Eines schönen Morgens, die Sonne ging gerade auf, blickte ich von meiner Seminararbeit auf. Seit Stunden versuchte ich, die Arbeit endlich fertig zu schreiben. Auf dem Boden neben mir stapelten sich 38 Bücher und mit meinen Post-it-Verbrauch war ich wahrscheinlich für die Rodung von ganz Südamerika verantwortlich.

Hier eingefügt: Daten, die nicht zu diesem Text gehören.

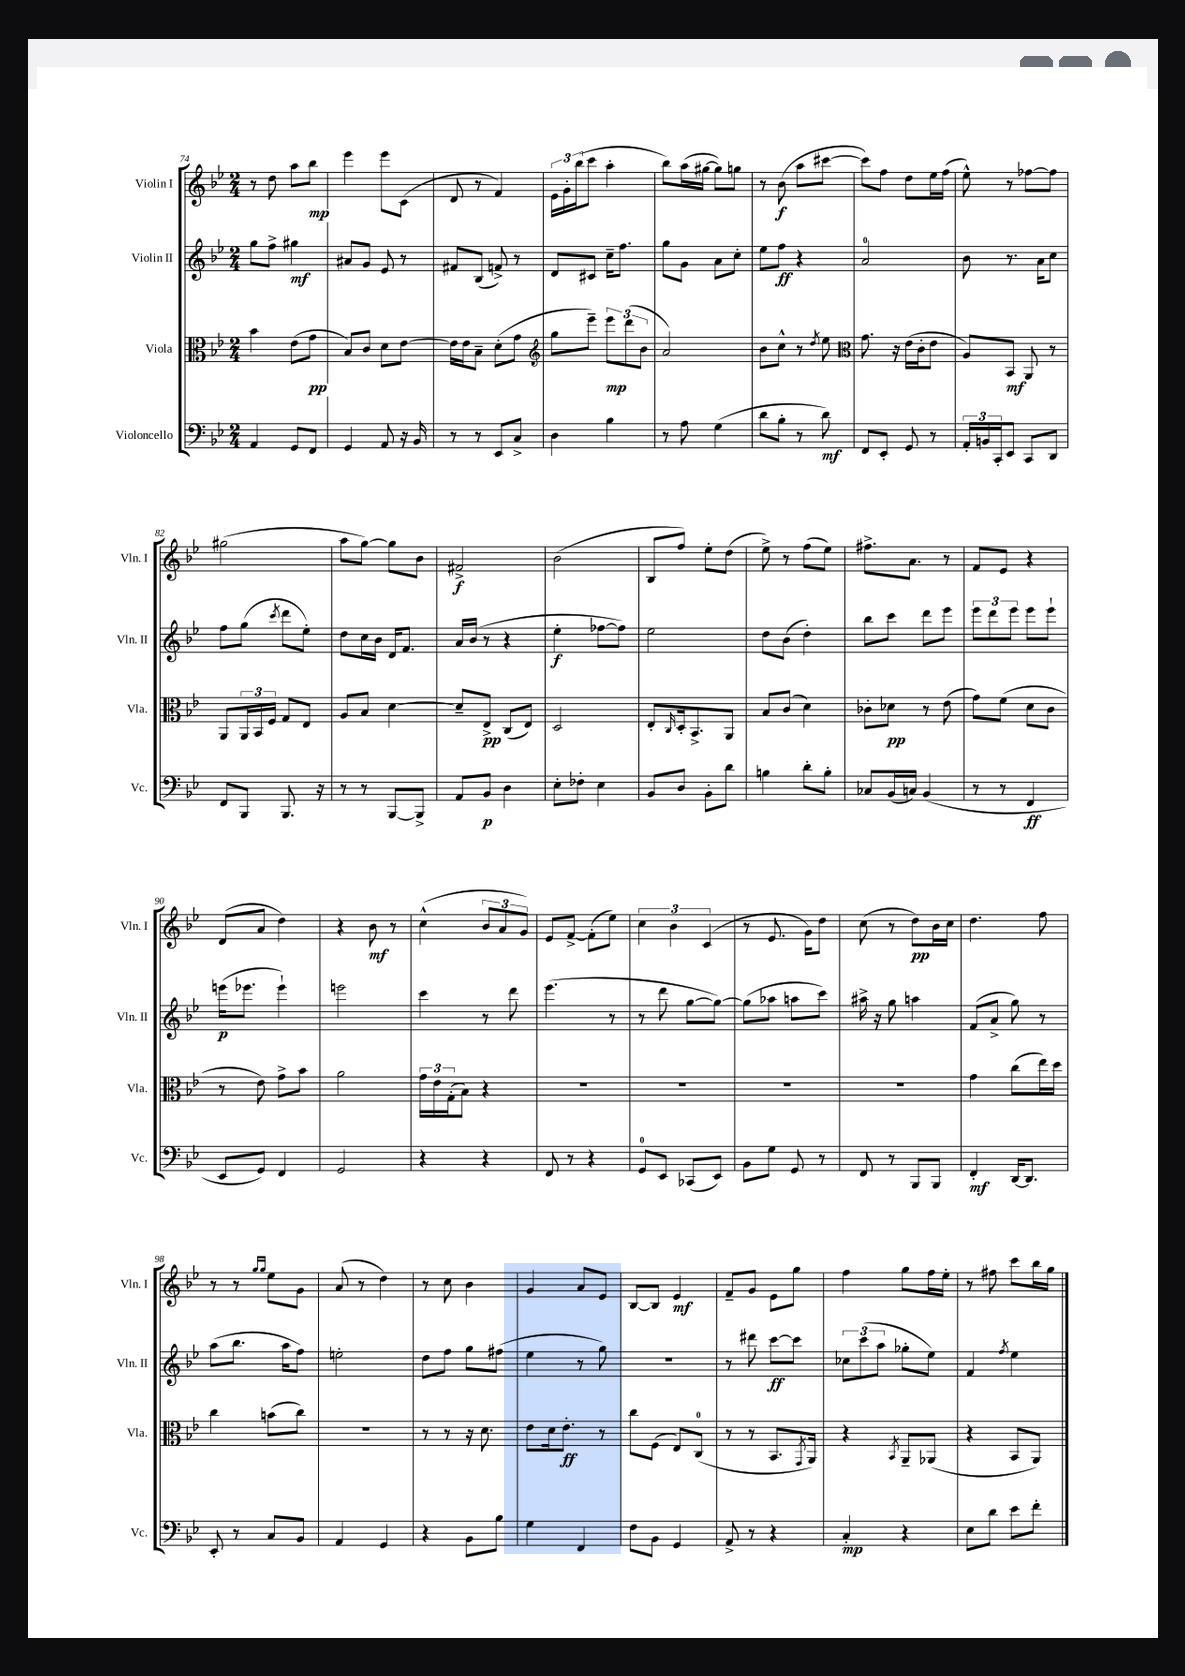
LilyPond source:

<<
\new StaffGroup <<
\new Staff = "s0" \with { instrumentName = "Violin I" shortInstrumentName = "Vln. I" } {
    \clef treble \key bes \major \numericTimeSignature \time 2/4
    r8 d''8 a''8 bes''8\mp |
    ees'''4 ees'''8 c'8( |
    d'8 r8 f'4) |
    \tuplet 3/2 { ees'16 g'16-. bes''16( } c'''8 a''4-. |
    bes''8) a''16( gis''16~ gis''8) g''8 |
    r8 bes'8\f( a''8 cis'''8~ |
    cis'''8) f''8 d''8 ees''16 f''16( |
    ees''8-^) r8 fes''8~ fes''8 |
    gis''2( |
    a''8 g''8~) g''8 bes'8 |
    fis'2->\f |
    bes'2( |
    bes8 f''8) ees''8-. d''8( |
    ees''8->) r8 f''8( ees''8) |
    fis''8.-> a'8. r8 |
    f'8 ees'8 r4 |
    d'8( a'8 d''4) |
    r4 bes'8\mf r8 |
    c''4-^( \tuplet 3/2 { bes'8 a'8 g'8) } |
    ees'8 f'8~-> f'8-.( ees''8) |
    \tuplet 3/2 { c''4 bes'4 c'4( } |
    r8 ees'8. g'16) d''8 |
    c''8( r8 d''8\pp) bes'16 c''16 |
    d''4. f''8 |
    r8 r8 \grace { g''16 g''16 } ees''8 g'8 |
    a'8( r8 d''4) |
    r8 c''8 bes'4 |
    g'4 a'8 ees'8 |
    bes8~ bes8 ees'4\mf |
    f'8-- g'8 ees'8 g''8 |
    f''4 g''8 f''16 ees''16-. |
    r8 fis''8 c'''8 bes''16 g''16 \bar "|." |
}
\new Staff = "s1" \with { instrumentName = "Violin II" shortInstrumentName = "Vln. II" } {
    \clef treble \key bes \major \numericTimeSignature \time 2/4
    g''8 f''8-> gis''4\mf |
    ais'8 g'8 ees'8 r8 |
    fis'8 bes8( f'8->) r8 |
    d'8 cis'8 c''16-- f''8. |
    g''8 g'8 a'8 c''8-. |
    ees''8 f''8\ff r4 |
    a'2-0 |
    bes'8 r8. a'16 c''8 |
    f''8 g''8( \acciaccatura { c'''8 } d'''8 ees''8-.) |
    d''8 c''16 bes'16 d'16 f'8. |
    a'16 bes'16( r8 r4 |
    ees''4-.\f fes''8~ fes''8) |
    ees''2 |
    d''8 bes'8( d''4-.) |
    bes''8 c'''8 d'''8 ees'''8 |
    \tuplet 3/2 { ees'''8 d'''8 ees'''8 } ees'''8 ees'''8-! |
    e'''16\p( ees'''8. ees'''4-!) |
    e'''2 |
    c'''4 r8 d'''8 |
    ees'''4.( r8 |
    r8 d'''8 g''8~ g''8~) |
    g''8( aes''8 a''8 c'''8) |
    ais''16-> r16 g''8 a''4 |
    f'8( a'8-> g''8) r8 |
    a''8( bes''8. a''16 f''8) |
    e''2-. |
    d''8 f''8 g''8 fis''8( |
    ees''4 r8 g''8) |
    r2 |
    r8 dis'''8 c'''8~\ff c'''8 |
    \tuplet 3/2 { ces''8 c'''8( a''8 } ges''8-. ees''8) |
    f'4 \acciaccatura { f''8 } ees''4 \bar "|." |
}
\new Staff = "s2" \with { instrumentName = "Viola" shortInstrumentName = "Vla." } {
    \clef alto \key bes \major \numericTimeSignature \time 2/4
    bes'4 ees'8( g'8\pp |
    bes8) c'8 d'8 ees'8~ |
    ees'16 ees'16 bes8-- d'8-.( g'8 |
    \clef treble g''8 ees'''8--) \tuplet 3/2 { ees'''8\mp d'''8( bes'8 } |
    a'2) |
    bes'8 c''8-^ r8 \acciaccatura { d''8 } ees''8 |
    \clef alto g'8. r16 ees'16( c'16-. ees'8 |
    a8) bes,8\mf a,8 r8 |
    a,8 \tuplet 3/2 { a,16 bes,16 f16 } g8 ees8 |
    a8 bes8 d'4~ |
    d'8-- ees8->\pp c8( ees8) |
    d2 |
    ees8-. \grace { c16 } d16-. bes,8.-> a,8 |
    bes8 c'8( d'4) |
    ces'8-. des'8\pp r8 ees'8( |
    g'8) f'8( d'8 c'8 |
    r8 ees'8) g'8-> bes'8 |
    a'2 |
    \tuplet 3/2 { g'16 ees'16 g16-.( } bes8) r4 |
    R2 |
    R2 |
    R2 |
    R2 |
    g'4 c''8( ees''16) d''16 |
    c''4 b'8( c''8) |
    R2 |
    r8 r8 r16 d'8. |
    ees'8 d'16 ees'8.-.\ff r8 |
    c''8 f8( ees8) c8-0( |
    r8 r8 bes,8. \acciaccatura { g,8 } a,16) |
    r4 \acciaccatura { bes,8 } a,8-- aes,8( |
    r4 bes,8 a,8) \bar "|." |
}
\new Staff = "s3" \with { instrumentName = "Violoncello" shortInstrumentName = "Vc." } {
    \clef bass \key bes \major \numericTimeSignature \time 2/4
    a,4 g,8 f,8 |
    g,4 a,8 r16 bes,16 |
    r8 r8 ees,8 c8-> |
    d4 bes4 |
    r8 a8 g4( |
    d'8 bes8-. r8 d'8\mf) |
    f,8 ees,8-. g,8 r8 |
    \tuplet 3/2 { a,16-. b,16 c,16-. } ees,8 c,8 d,8 |
    f,8 bes,,8 bes,,8. r16 |
    r8 r8 bes,,8~ bes,,8-> |
    a,8 bes,8\p d4 |
    ees8-. fes8-. ees4 |
    bes,8 d8 bes,8-. d'8 |
    b4 d'8-. b8-. |
    ces8 bes,16( c16) bes,4( |
    r8 r8 f,4\ff |
    ees,8 g,8) f,4 |
    g,2 |
    r4 r4 |
    f,8 r8 r4 |
    g,8-0 ees,8 ces,8( ees,8) |
    bes,8 g8 g,8 r8 |
    f,8 r8 bes,,8 bes,,8 |
    f,4-.\mf d,16~ d,8. |
    ees,8-. r8 c8 bes,8 |
    a,4 g,4 |
    r4 bes,8 bes8 |
    g4 f,4 |
    f8 bes,8 g,4 |
    a,8-> r8 r4 |
    c4-.\mp r4 |
    ees8 d'8 ees'8 f'8-. \bar "|." |
}
>>
>>
\layout { \context { \Score currentBarNumber = #74 } }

"New York wäre genau meine Stadt"
Ich dachte mir »New York wäre genau deine Stadt«. Ich hatte unheimlich Glück, durch Kontakte aus meinem vorigen Praktikum, ein telefonisches Interview mit den Mitarbeitern aus New York zu ergattern. Wie man es erwartet, war ich gewappnet: Ich hatte einen Spickzettel geschrieben und leo.org schon geöffnet. Das Gespräch lief gar nicht schlecht und ich bekam eine Zusage. Die Wochen danach waren dadurch geprägt, dass der Tag viel zu wenig Stunden hatte: ich musste mich um Reisepass, Visum, Flug und Bachelorarbeit kümmern. Ich war mehr als überglücklich, als ich dann endlich morgens um 6 Uhr bei sechs Grad und Regen vor dem Konsulat stand. Mir wurde vorher gesagt, dass man alle Präsidenten und die Geschichte von Amerika mehr oder minder detailliert wiedergeben können muss. Dem war natürlich nicht so. Aber gut, dass ich es trotzdem in der Nacht vorher alles ins Kurzzeitgedächtnis gepaukt hatte.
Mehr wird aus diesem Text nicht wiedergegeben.